XTech 2005: XML, the Web and beyond.
The Mozilla RDF (Resource Description Framework) engine was one of the first implementations in the field. Targetted at an early specification of RDF, it did not keep up with the changes to the RDF specifications and the challenges of web applications.
The current developements in the Mozilla RDF engine are described, including conformance work with current specifications, API design, and performance.
The Mozilla RDF implementation had a history of phases with lively development and times of almost no progress at all. Being practically unowned until recently, the Mozilla implementation lost track of the changes to the RDF specifications in 2004. In addition, the RDF API was designed to be used internally to the Mozilla code base and lacks a thorough review with respect to the security aspects arising from web applications.

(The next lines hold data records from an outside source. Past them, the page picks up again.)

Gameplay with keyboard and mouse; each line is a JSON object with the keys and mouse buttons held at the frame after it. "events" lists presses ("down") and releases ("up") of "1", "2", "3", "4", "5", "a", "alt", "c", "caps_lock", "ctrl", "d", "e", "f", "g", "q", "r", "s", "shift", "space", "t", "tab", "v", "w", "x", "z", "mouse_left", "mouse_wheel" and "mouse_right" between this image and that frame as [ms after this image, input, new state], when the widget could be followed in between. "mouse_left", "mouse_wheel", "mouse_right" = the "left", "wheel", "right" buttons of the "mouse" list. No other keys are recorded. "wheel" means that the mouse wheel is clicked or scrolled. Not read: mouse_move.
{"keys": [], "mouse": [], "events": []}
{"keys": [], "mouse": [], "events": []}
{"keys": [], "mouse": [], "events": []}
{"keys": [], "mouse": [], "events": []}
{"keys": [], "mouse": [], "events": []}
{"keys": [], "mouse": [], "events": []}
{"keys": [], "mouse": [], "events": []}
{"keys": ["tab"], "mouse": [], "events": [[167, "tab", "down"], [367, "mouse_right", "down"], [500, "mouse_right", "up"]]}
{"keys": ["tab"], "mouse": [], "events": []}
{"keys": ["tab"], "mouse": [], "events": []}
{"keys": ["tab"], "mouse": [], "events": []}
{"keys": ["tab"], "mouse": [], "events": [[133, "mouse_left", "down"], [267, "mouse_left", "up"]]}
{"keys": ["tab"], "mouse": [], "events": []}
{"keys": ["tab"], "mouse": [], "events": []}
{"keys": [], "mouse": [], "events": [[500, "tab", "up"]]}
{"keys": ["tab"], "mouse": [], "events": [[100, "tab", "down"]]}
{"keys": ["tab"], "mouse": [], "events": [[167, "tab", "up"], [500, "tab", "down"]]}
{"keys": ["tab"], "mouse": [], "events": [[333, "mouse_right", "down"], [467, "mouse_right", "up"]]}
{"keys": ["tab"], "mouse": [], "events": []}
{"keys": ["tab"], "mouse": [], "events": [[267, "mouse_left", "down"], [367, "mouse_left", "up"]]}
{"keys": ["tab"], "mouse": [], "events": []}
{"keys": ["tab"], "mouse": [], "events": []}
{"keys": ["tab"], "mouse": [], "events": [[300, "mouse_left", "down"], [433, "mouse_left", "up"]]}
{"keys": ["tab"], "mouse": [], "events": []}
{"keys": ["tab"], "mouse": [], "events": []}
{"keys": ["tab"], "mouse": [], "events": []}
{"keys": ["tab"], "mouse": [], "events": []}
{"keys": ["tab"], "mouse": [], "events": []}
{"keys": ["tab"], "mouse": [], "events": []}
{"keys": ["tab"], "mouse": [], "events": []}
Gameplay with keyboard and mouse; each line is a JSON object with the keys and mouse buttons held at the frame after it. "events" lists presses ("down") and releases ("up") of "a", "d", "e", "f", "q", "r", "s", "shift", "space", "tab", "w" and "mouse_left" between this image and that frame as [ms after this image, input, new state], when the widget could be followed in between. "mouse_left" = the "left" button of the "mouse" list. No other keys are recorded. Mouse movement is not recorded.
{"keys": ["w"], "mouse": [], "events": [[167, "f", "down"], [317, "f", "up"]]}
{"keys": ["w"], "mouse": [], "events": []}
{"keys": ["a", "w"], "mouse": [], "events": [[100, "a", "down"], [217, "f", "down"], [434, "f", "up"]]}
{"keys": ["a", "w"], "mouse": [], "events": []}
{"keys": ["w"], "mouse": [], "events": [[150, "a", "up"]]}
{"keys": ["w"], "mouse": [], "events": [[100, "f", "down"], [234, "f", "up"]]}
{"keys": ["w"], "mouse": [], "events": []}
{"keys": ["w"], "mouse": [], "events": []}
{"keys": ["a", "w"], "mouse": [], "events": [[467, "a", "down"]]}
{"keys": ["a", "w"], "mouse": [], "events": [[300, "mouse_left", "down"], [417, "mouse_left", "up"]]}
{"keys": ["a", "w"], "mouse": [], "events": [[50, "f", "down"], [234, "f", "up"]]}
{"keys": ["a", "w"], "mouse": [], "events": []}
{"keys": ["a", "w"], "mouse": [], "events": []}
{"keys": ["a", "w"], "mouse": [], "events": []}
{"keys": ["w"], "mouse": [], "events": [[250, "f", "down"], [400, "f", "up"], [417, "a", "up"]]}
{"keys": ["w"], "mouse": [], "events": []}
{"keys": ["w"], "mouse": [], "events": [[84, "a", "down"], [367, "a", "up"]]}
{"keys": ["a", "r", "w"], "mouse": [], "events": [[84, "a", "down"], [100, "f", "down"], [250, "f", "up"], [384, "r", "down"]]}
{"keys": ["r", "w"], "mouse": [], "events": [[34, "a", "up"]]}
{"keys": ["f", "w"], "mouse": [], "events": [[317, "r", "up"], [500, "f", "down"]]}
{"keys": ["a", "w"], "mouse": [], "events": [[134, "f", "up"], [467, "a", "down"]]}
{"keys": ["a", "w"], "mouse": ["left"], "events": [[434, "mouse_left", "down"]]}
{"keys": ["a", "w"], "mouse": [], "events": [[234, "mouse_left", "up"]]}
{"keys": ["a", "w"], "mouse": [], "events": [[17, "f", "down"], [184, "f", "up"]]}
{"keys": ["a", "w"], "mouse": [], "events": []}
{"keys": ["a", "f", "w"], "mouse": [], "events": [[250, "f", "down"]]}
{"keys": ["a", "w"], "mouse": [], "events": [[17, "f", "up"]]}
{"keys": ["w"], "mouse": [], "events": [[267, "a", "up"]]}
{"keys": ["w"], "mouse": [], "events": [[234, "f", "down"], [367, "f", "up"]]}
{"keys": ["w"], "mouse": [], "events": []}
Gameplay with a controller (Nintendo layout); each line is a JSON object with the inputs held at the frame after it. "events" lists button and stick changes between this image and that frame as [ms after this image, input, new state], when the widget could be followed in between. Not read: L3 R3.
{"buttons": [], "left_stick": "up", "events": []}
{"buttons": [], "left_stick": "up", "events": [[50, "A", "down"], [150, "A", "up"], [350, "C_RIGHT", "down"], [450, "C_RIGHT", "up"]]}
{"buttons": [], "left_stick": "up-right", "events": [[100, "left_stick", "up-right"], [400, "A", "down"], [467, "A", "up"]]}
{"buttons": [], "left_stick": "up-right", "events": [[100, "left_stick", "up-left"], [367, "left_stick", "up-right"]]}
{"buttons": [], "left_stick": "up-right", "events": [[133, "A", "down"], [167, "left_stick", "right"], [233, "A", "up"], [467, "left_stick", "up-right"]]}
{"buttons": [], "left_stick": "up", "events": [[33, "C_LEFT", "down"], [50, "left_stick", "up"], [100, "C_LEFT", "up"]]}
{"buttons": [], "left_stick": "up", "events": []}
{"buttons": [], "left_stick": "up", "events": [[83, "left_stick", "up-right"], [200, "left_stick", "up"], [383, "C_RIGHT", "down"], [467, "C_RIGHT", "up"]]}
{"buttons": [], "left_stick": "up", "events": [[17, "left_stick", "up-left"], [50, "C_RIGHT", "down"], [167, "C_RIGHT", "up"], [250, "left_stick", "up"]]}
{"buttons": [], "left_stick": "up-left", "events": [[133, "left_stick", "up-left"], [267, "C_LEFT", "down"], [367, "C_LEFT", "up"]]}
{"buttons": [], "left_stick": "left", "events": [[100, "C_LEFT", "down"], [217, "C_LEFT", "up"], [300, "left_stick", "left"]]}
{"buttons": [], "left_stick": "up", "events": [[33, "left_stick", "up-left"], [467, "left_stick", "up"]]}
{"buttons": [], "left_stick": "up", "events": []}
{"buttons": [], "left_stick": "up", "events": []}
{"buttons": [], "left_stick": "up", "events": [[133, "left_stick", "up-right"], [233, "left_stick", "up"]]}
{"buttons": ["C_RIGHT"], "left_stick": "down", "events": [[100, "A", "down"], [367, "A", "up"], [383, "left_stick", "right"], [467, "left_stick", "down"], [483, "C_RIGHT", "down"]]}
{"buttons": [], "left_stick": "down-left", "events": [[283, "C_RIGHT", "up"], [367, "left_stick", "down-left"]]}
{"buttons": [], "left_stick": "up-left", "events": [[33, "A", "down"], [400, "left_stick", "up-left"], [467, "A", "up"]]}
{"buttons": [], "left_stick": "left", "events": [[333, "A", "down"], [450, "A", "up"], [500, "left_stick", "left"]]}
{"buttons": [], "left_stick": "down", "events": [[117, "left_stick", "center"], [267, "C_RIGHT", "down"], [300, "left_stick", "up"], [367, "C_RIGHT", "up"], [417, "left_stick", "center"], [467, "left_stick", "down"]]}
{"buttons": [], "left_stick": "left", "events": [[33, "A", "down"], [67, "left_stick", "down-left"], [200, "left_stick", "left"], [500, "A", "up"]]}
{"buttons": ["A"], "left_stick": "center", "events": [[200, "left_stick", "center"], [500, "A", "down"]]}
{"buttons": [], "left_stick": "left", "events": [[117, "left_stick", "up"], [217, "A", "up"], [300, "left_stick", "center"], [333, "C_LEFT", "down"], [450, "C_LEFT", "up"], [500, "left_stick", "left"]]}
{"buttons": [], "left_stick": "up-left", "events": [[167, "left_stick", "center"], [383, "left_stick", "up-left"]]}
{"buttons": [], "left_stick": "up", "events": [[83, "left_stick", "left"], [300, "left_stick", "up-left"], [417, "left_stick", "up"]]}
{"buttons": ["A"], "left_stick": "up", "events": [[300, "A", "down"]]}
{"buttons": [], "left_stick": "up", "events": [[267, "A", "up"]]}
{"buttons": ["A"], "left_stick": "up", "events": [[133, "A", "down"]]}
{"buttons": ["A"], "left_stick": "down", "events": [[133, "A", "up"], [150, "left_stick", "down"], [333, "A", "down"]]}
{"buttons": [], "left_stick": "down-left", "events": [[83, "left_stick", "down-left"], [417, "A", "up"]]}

The current work on the RDF engine picks up both of these areas and tries to incrementally address them. This presentation exposes the directions of this work and calls for comments from the community outside Mozilla.
From an API perspective, the most prominent change to the specifications concerns nomenclature. The specification that the Mozilla implementation targeted described arcs in terms of
source -> property -> target,
the current specifications, however, use
subject -> predicate -> object.
This difference in nomenclature raises the entry barrier to the Mozilla RDF engine and makes mapping of concepts in the specification to the API harder than necessary. This requires a new set of APIs in the current terminology, without breaking existing code. The extension mechanism inherent to the Mozilla products requires some level of backwards compatibility as well, so that extensions can choose to work on an RDF API existing in earlier versions of Mozilla products.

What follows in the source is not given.